За подсчётом денег я потянулся к кусочкам якито́ри[22] на палочке. Сорвал зубами одно куриное сердечко и стал усиленно жевать. Между тем заговор пришёл в исполнение.

Подначенный новичок посчитал, что деловая болтовня отвлекла меня, и был прав. Он подкрался сзади в крысу и немедля всадил меч в затылок новому отцу.

Пригрел змей, называется.

Лезвие легко пронзило плоть, толкнув голову вперёд. Оно упёрлось в зубы, раздвигая их, порезало губы и вышло наружу через рот.

Разъярённый, я скосил глаза, смотря на него, и захрипел для вида.

Дюжий молодец надавил на клинок, и я пал лицом в блюдо с суши, вдыхая запах сырой рыбы. Рука случайно смахнула чашку чая рядом. Напиток расплескался по полу.

Обычный человек, пырни его так, умрёт. Но я нечто большее ведь. Попробуй убей.

Боль не чувствовалась – тело отозвалось мягким щипком в месте раны. Прошло быстро.

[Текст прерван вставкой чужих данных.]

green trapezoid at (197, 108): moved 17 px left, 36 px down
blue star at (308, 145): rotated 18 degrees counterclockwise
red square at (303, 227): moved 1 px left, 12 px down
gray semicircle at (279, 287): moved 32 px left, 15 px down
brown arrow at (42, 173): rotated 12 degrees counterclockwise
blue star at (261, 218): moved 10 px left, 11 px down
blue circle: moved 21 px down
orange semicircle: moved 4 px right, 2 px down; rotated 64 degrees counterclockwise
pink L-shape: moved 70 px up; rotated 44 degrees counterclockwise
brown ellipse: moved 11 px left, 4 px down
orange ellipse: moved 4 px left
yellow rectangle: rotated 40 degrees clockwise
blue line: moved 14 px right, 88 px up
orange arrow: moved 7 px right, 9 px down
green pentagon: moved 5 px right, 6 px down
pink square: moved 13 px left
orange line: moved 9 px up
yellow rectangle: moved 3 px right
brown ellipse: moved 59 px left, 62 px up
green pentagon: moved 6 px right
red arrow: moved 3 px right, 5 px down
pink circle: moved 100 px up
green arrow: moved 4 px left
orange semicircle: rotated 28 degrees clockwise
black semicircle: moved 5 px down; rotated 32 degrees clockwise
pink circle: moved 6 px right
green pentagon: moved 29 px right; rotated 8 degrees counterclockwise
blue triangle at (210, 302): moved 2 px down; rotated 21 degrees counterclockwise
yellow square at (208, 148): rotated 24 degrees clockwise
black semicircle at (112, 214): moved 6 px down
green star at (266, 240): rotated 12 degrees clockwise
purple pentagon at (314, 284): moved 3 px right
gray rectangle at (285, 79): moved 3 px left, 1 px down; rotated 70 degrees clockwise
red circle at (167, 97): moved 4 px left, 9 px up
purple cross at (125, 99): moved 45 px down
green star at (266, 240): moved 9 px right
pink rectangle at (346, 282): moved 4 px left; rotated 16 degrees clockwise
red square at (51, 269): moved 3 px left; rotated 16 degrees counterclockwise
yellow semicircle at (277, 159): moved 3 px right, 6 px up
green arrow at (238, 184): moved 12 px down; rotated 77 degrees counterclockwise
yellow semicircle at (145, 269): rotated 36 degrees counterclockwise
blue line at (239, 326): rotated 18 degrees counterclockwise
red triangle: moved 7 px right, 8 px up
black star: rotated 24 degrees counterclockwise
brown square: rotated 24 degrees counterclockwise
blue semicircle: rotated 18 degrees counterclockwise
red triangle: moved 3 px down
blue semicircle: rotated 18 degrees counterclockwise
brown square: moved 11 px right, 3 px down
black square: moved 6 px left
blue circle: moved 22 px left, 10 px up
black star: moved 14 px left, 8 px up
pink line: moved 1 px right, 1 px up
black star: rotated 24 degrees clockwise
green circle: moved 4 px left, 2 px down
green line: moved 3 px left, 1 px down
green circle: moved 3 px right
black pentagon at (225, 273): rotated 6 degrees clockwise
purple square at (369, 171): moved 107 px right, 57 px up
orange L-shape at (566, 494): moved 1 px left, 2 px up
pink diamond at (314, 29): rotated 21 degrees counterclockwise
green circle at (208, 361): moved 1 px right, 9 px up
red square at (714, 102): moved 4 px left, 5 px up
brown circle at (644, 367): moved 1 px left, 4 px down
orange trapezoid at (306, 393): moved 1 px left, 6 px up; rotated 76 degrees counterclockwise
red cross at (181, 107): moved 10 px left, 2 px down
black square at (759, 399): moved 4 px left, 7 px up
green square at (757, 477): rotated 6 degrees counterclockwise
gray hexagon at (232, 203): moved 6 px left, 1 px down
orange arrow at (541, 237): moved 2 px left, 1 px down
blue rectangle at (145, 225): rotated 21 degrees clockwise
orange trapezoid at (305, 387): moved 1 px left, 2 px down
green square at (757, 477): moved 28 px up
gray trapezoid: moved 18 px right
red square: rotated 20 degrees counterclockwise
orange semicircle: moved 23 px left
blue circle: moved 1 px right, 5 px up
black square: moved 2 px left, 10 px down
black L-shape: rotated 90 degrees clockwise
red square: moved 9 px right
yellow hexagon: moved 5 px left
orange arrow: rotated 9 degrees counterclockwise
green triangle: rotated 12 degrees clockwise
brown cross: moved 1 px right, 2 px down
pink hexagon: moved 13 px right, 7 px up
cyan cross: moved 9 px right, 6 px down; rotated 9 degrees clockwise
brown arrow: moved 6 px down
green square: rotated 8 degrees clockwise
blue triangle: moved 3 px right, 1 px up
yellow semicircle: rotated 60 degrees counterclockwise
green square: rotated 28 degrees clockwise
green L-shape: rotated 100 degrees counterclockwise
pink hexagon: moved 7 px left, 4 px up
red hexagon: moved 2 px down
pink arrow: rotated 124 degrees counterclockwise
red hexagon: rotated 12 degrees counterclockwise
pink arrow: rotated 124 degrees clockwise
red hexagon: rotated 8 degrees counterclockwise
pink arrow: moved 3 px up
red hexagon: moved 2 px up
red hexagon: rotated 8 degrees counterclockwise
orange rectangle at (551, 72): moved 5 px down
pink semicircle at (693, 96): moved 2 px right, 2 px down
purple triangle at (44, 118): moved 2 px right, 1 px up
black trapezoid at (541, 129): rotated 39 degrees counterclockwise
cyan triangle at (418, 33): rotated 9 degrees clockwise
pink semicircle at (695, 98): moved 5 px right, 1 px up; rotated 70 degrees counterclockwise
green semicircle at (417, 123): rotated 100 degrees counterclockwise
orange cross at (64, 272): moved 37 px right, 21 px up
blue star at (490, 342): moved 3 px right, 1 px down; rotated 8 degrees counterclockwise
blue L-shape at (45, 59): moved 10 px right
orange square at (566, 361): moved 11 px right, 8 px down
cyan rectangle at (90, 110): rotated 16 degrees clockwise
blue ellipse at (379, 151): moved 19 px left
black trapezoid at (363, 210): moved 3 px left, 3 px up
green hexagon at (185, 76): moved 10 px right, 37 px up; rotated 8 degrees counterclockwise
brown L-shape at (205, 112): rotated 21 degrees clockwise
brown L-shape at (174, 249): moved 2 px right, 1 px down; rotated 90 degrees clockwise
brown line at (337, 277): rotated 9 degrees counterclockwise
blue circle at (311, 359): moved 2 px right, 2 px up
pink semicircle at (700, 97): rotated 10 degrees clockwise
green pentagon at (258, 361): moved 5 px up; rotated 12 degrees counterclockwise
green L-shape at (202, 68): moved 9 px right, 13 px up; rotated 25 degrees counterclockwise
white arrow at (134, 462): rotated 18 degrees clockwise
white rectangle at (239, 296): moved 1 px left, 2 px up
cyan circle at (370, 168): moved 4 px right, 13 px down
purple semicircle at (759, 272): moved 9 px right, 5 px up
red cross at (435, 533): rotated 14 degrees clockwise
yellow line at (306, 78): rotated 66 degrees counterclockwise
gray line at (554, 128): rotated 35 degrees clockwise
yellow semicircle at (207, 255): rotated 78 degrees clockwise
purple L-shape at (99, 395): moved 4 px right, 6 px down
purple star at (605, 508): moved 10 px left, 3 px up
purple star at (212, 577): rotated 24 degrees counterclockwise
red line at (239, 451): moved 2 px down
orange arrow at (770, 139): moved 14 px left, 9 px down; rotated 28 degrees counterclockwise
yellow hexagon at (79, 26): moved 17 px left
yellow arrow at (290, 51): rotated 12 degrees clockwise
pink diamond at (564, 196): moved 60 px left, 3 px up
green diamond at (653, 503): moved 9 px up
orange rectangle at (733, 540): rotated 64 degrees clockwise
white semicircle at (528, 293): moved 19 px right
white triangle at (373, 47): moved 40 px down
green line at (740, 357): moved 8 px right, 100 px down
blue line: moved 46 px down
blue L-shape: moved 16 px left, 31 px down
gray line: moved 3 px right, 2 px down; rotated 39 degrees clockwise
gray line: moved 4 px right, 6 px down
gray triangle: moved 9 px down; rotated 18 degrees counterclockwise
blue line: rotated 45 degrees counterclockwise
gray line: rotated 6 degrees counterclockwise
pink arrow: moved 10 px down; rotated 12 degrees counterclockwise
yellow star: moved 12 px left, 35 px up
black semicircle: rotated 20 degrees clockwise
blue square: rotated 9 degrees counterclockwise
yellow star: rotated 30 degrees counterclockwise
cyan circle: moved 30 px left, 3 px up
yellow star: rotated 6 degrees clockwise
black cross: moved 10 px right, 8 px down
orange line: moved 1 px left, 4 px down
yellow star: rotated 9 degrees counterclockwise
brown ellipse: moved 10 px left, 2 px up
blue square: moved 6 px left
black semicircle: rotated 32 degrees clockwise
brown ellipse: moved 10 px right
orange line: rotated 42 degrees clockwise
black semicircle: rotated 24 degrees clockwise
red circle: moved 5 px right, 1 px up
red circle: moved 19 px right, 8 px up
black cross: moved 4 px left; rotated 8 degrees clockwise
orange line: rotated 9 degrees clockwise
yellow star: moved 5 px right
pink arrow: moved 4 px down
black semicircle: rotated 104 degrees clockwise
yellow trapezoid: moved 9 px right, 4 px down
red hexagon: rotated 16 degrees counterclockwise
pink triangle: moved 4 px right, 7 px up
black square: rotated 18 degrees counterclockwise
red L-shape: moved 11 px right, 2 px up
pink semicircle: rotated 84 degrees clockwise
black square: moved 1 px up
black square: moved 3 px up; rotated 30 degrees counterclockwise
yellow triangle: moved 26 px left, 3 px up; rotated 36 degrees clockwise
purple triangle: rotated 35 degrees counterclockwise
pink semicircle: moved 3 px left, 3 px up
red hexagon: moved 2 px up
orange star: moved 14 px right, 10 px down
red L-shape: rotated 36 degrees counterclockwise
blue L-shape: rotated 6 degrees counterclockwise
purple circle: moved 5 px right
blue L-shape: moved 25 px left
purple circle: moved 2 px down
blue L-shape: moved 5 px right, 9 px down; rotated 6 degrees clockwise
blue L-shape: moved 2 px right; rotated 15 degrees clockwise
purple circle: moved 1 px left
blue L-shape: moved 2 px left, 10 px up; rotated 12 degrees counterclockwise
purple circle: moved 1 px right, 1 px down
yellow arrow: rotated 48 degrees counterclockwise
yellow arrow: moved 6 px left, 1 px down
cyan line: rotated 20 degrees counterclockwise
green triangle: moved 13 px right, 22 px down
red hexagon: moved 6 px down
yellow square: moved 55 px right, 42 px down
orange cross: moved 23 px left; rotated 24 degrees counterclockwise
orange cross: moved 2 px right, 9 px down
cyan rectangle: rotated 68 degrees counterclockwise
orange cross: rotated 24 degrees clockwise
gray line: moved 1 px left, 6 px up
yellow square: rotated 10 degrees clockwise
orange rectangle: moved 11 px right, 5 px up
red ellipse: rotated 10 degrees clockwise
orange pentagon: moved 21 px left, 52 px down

С кончика меча стекала порочная кровь – чёрная, как дёготь, и вязкая, словно липовый мёд. Проглотить измельчённую пищу я не успел. Начался кашель. Месиво падало с дергавшегося языка прямо на стол. Капали слюни, стекая с блюда и образуя густую пузырящуюся лужицу.

Служанки запищали в голос и бросились бежать. Уханье пола под их гэта слышалось до кухни, где девочек ждал взволнованный хозяин чайной. Бедный старик ещё не знал, сколько простоит его заведение на восстановлении.

Предателей не заботило, как отвратительно и жалко выглядел тот, кому когда-то они клялись в верности, как сыновья – отцу, но на крови. Не на тех я понадеялся, пускай подчинённые раскрылись как последняя падаль только спустя сотни лет сотрудничества.

Верхушка Дзиротё-гуми восторжествовала, простодушно поверив, что их кумитё пришёл конец. Им вторили рядовые якудза, вставая с мест, вынимая из ножен мечи и улюлюкая. Ликование было поспешно.

Никто за меня не вступился. Каждый понимал, что произошло, и желал мне смерти.

Тем лучше: истребить целое отделение проще, чем немного ощипать загнивающую ветвь.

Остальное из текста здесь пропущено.